(Saved entries)
--- START ---
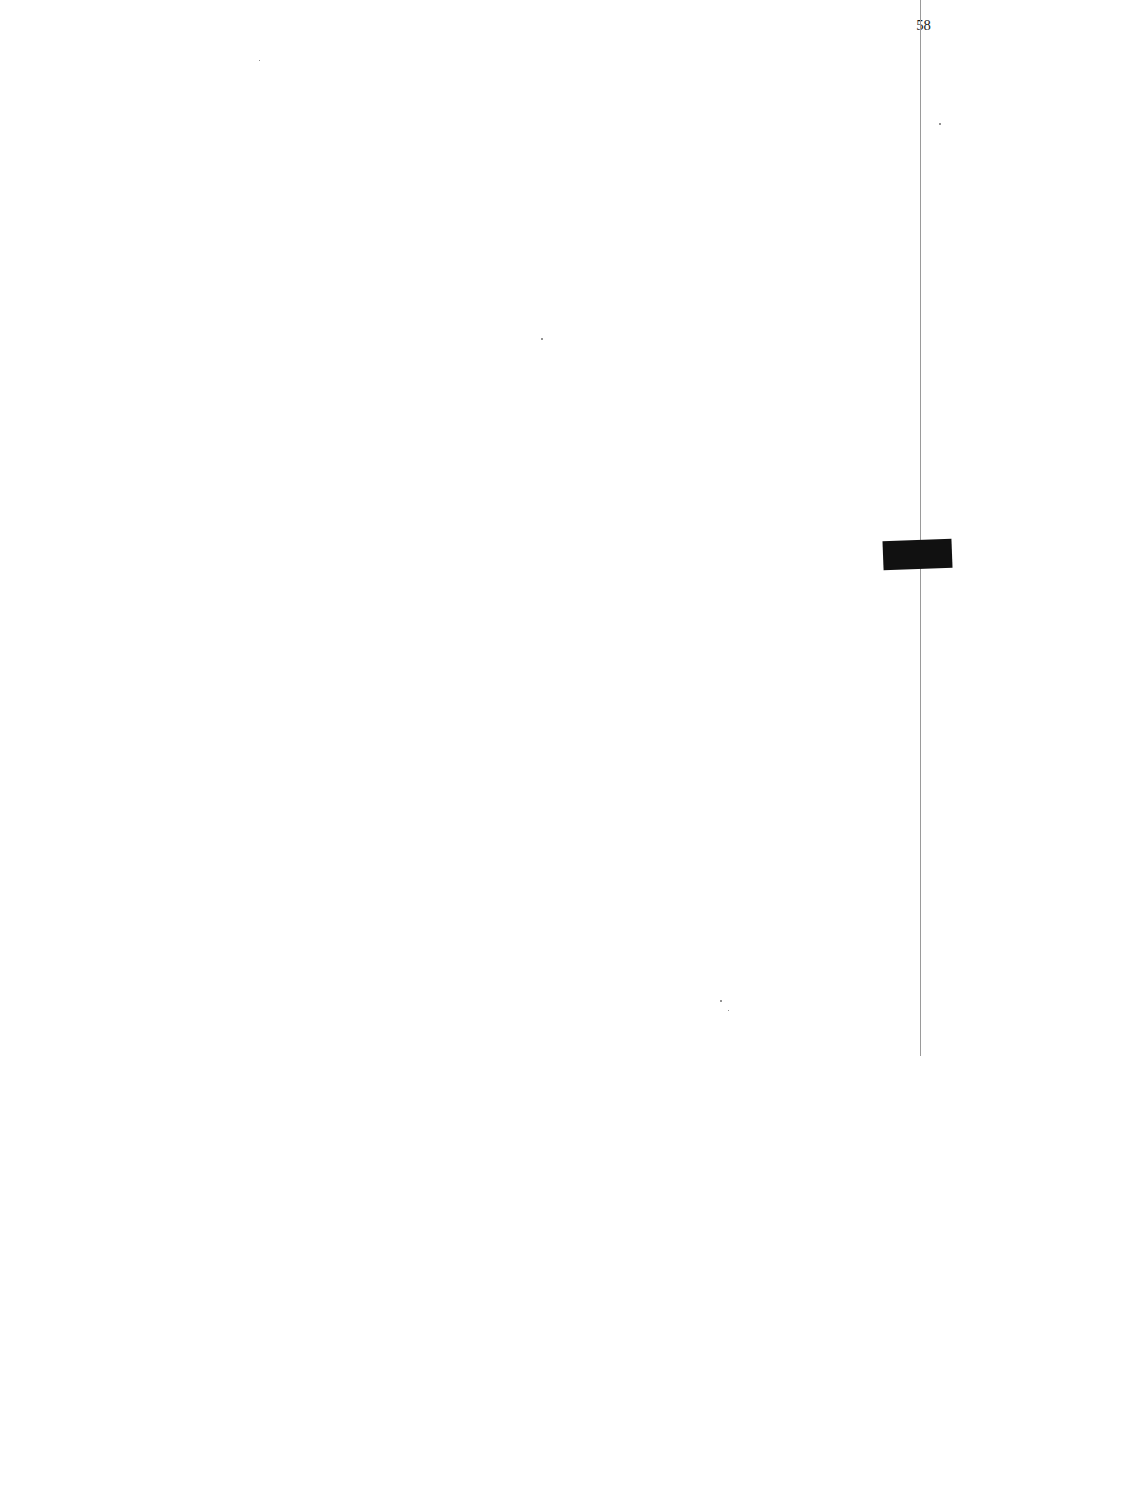58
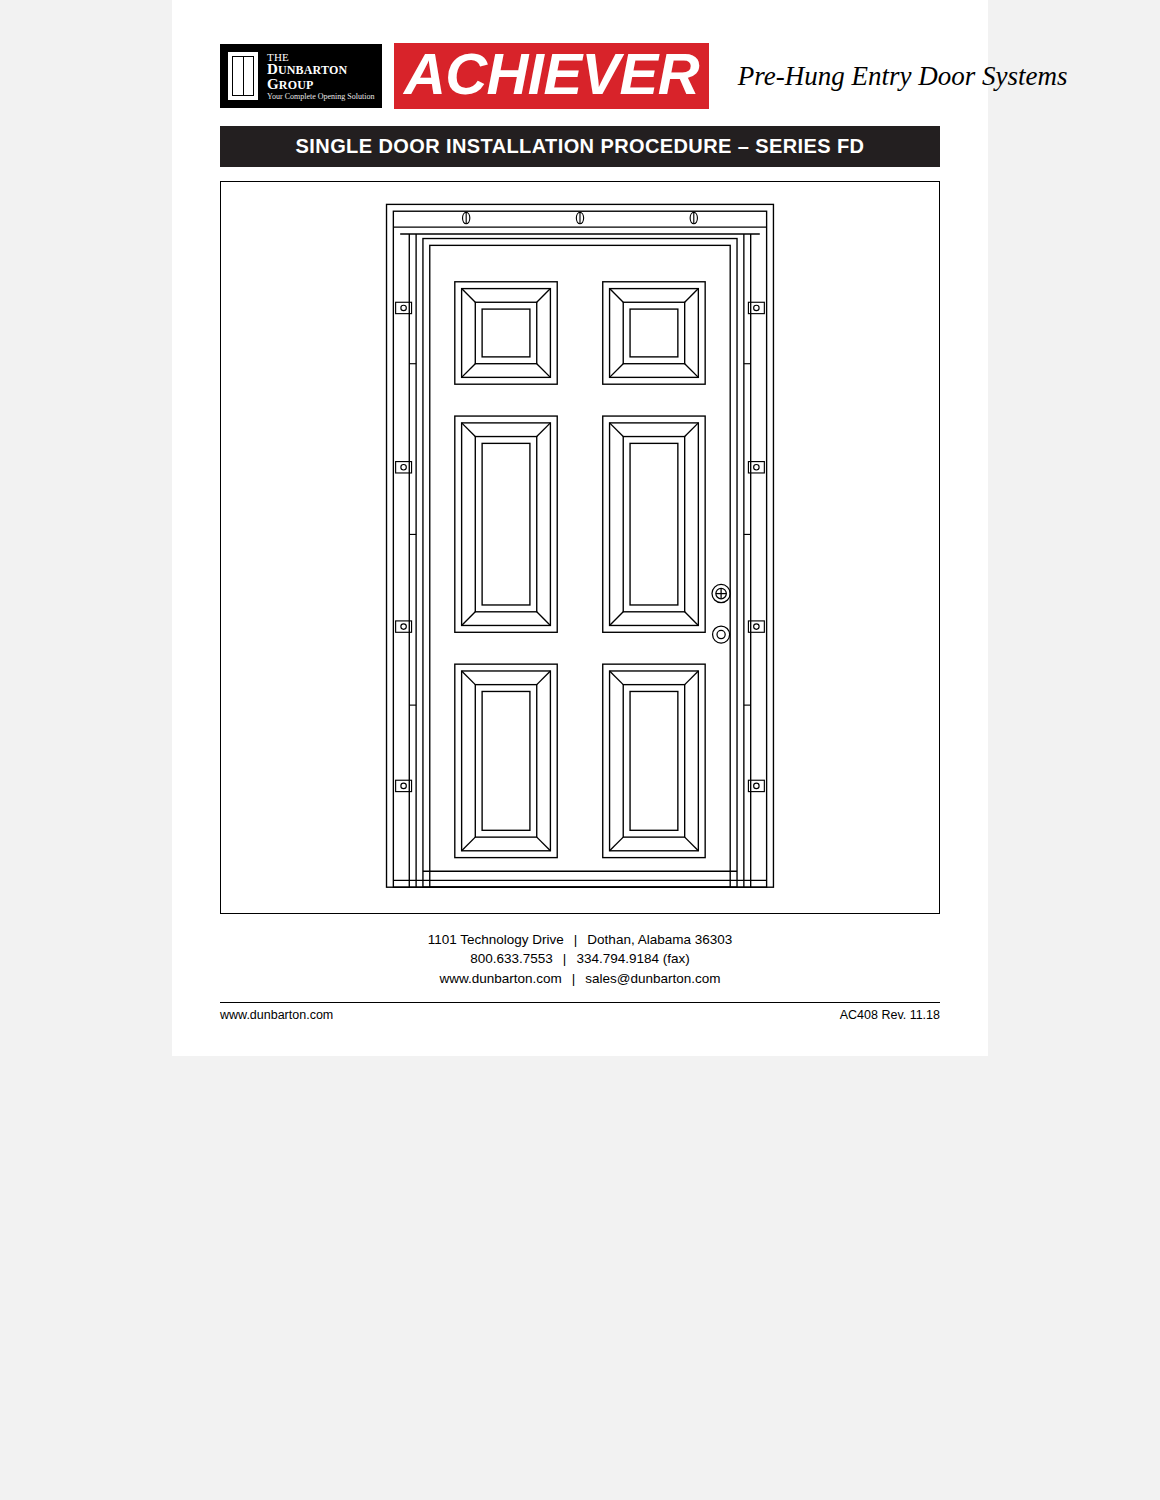THE DUNBARTON GROUP Your Complete Opening Solution
ACHIEVER
Pre-Hung Entry Door Systems
SINGLE DOOR INSTALLATION PROCEDURE – SERIES FD
1101 Technology Drive|Dothan, Alabama 36303
800.633.7553|334.794.9184 (fax)
www.dunbarton.com|sales@dunbarton.com
www.dunbarton.com AC408 Rev. 11.18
--- END ---
# Activity
What are the lines from the one with "800.633.7553|334.794.9184 (fax)" through the last line of the records above? Quote them exactly and add nothing.

# Answer to this problem
800.633.7553|334.794.9184 (fax)
www.dunbarton.com|sales@dunbarton.com
www.dunbarton.com AC408 Rev. 11.18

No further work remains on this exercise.